> [Requirement]:
Arrange each line of the entries below as a Markdown table with two columns, Row and Text. Number the rows and leave out blank lines.

> [Collected data]:
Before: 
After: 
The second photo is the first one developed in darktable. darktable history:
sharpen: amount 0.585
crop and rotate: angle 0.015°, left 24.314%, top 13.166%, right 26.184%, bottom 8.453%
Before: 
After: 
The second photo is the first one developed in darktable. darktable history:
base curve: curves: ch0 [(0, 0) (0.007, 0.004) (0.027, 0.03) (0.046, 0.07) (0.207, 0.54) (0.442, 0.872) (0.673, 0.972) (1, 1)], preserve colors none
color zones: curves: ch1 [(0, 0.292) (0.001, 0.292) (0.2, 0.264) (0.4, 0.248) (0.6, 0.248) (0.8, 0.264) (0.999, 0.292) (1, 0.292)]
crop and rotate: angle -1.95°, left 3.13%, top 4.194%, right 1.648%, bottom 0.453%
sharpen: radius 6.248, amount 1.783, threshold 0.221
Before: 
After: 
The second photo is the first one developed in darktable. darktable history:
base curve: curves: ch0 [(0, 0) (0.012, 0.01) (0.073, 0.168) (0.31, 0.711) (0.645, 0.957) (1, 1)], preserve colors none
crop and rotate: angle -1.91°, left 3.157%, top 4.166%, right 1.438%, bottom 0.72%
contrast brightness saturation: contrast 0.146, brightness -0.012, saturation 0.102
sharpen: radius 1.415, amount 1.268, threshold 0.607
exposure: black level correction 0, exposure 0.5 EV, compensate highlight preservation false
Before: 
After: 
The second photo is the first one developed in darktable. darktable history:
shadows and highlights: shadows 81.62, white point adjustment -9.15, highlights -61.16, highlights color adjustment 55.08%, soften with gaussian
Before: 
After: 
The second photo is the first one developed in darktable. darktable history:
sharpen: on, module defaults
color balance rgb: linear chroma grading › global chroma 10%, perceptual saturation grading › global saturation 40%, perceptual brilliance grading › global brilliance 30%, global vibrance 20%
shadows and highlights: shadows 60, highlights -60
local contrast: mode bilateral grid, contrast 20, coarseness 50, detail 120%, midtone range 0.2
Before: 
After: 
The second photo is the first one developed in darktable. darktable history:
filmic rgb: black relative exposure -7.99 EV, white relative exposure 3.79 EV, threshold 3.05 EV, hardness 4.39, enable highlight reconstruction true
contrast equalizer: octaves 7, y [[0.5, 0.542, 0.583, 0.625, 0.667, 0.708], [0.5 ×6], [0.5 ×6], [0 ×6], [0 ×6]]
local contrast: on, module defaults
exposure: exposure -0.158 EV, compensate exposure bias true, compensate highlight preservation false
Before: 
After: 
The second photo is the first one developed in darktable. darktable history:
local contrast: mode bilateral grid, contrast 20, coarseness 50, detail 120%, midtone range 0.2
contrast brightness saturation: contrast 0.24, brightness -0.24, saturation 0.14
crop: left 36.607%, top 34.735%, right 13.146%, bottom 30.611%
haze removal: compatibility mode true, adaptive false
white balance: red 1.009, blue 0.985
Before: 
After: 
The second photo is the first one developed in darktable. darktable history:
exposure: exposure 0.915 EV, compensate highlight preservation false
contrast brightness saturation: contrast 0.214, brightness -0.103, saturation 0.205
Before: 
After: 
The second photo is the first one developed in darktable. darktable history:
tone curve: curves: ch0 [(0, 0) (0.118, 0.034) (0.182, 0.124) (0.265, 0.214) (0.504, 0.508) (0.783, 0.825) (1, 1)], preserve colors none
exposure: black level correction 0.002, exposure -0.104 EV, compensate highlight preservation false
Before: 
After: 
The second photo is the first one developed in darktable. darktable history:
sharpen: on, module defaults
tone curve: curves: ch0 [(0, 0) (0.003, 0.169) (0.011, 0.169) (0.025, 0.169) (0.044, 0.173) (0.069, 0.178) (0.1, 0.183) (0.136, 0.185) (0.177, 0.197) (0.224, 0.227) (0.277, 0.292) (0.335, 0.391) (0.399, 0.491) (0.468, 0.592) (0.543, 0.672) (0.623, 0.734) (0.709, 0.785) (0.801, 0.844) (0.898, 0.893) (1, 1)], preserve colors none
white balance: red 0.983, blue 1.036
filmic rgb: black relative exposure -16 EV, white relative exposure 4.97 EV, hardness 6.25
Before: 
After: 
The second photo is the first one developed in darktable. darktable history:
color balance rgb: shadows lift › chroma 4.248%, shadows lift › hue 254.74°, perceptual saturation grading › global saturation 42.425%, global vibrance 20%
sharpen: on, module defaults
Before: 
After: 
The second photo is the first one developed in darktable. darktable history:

> [Problem solution]:
| Row | Text |
|---|---|
| 1 | Before:  |
| 2 | After:  |
| 3 | The second photo is the first one developed in darktable. darktable history: |
| 4 | sharpen: amount 0.585 |
| 5 | crop and rotate: angle 0.015°, left 24.314%, top 13.166%, right 26.184%, bottom 8.453% |
| 6 | Before:  |
| 7 | After:  |
| 8 | The second photo is the first one developed in darktable. darktable history: |
| 9 | base curve: curves: ch0 [(0, 0) (0.007, 0.004) (0.027, 0.03) (0.046, 0.07) (0.207, 0.54) (0.442, 0.872) (0.673, 0.972) (1, 1)], preserve colors none |
| 10 | color zones: curves: ch1 [(0, 0.292) (0.001, 0.292) (0.2, 0.264) (0.4, 0.248) (0.6, 0.248) (0.8, 0.264) (0.999, 0.292) (1, 0.292)] |
| 11 | crop and rotate: angle -1.95°, left 3.13%, top 4.194%, right 1.648%, bottom 0.453% |
| 12 | sharpen: radius 6.248, amount 1.783, threshold 0.221 |
| 13 | Before:  |
| 14 | After:  |
| 15 | The second photo is the first one developed in darktable. darktable history: |
| 16 | base curve: curves: ch0 [(0, 0) (0.012, 0.01) (0.073, 0.168) (0.31, 0.711) (0.645, 0.957) (1, 1)], preserve colors none |
| 17 | crop and rotate: angle -1.91°, left 3.157%, top 4.166%, right 1.438%, bottom 0.72% |
| 18 | contrast brightness saturation: contrast 0.146, brightness -0.012, saturation 0.102 |
| 19 | sharpen: radius 1.415, amount 1.268, threshold 0.607 |
| 20 | exposure: black level correction 0, exposure 0.5 EV, compensate highlight preservation false |
| 21 | Before:  |
| 22 | After:  |
| 23 | The second photo is the first one developed in darktable. darktable history: |
| 24 | shadows and highlights: shadows 81.62, white point adjustment -9.15, highlights -61.16, highlights color adjustment 55.08%, soften with gaussian |
| 25 | Before:  |
| 26 | After:  |
| 27 | The second photo is the first one developed in darktable. darktable history: |
| 28 | sharpen: on, module defaults |
| 29 | color balance rgb: linear chroma grading › global chroma 10%, perceptual saturation grading › global saturation 40%, perceptual brilliance grading › global brilliance 30%, global vibrance 20% |
| 30 | shadows and highlights: shadows 60, highlights -60 |
| 31 | local contrast: mode bilateral grid, contrast 20, coarseness 50, detail 120%, midtone range 0.2 |
| 32 | Before:  |
| 33 | After:  |
| 34 | The second photo is the first one developed in darktable. darktable history: |
| 35 | filmic rgb: black relative exposure -7.99 EV, white relative exposure 3.79 EV, threshold 3.05 EV, hardness 4.39, enable highlight reconstruction true |
| 36 | contrast equalizer: octaves 7, y [[0.5, 0.542, 0.583, 0.625, 0.667, 0.708], [0.5 ×6], [0.5 ×6], [0 ×6], [0 ×6]] |
| 37 | local contrast: on, module defaults |
| 38 | exposure: exposure -0.158 EV, compensate exposure bias true, compensate highlight preservation false |
| 39 | Before:  |
| 40 | After:  |
| 41 | The second photo is the first one developed in darktable. darktable history: |
| 42 | local contrast: mode bilateral grid, contrast 20, coarseness 50, detail 120%, midtone range 0.2 |
| 43 | contrast brightness saturation: contrast 0.24, brightness -0.24, saturation 0.14 |
| 44 | crop: left 36.607%, top 34.735%, right 13.146%, bottom 30.611% |
| 45 | haze removal: compatibility mode true, adaptive false |
| 46 | white balance: red 1.009, blue 0.985 |
| 47 | Before:  |
| 48 | After:  |
| 49 | The second photo is the first one developed in darktable. darktable history: |
| 50 | exposure: exposure 0.915 EV, compensate highlight preservation false |
| 51 | contrast brightness saturation: contrast 0.214, brightness -0.103, saturation 0.205 |
| 52 | Before:  |
| 53 | After:  |
| 54 | The second photo is the first one developed in darktable. darktable history: |
| 55 | tone curve: curves: ch0 [(0, 0) (0.118, 0.034) (0.182, 0.124) (0.265, 0.214) (0.504, 0.508) (0.783, 0.825) (1, 1)], preserve colors none |
| 56 | exposure: black level correction 0.002, exposure -0.104 EV, compensate highlight preservation false |
| 57 | Before:  |
| 58 | After:  |
| 59 | The second photo is the first one developed in darktable. darktable history: |
| 60 | sharpen: on, module defaults |
| 61 | tone curve: curves: ch0 [(0, 0) (0.003, 0.169) (0.011, 0.169) (0.025, 0.169) (0.044, 0.173) (0.069, 0.178) (0.1, 0.183) (0.136, 0.185) (0.177, 0.197) (0.224, 0.227) (0.277, 0.292) (0.335, 0.391) (0.399, 0.491) (0.468, 0.592) (0.543, 0.672) (0.623, 0.734) (0.709, 0.785) (0.801, 0.844) (0.898, 0.893) (1, 1)], preserve colors none |
| 62 | white balance: red 0.983, blue 1.036 |
| 63 | filmic rgb: black relative exposure -16 EV, white relative exposure 4.97 EV, hardness 6.25 |
| 64 | Before:  |
| 65 | After:  |
| 66 | The second photo is the first one developed in darktable. darktable history: |
| 67 | color balance rgb: shadows lift › chroma 4.248%, shadows lift › hue 254.74°, perceptual saturation grading › global saturation 42.425%, global vibrance 20% |
| 68 | sharpen: on, module defaults |
| 69 | Before:  |
| 70 | After:  |
| 71 | The second photo is the first one developed in darktable. darktable history: |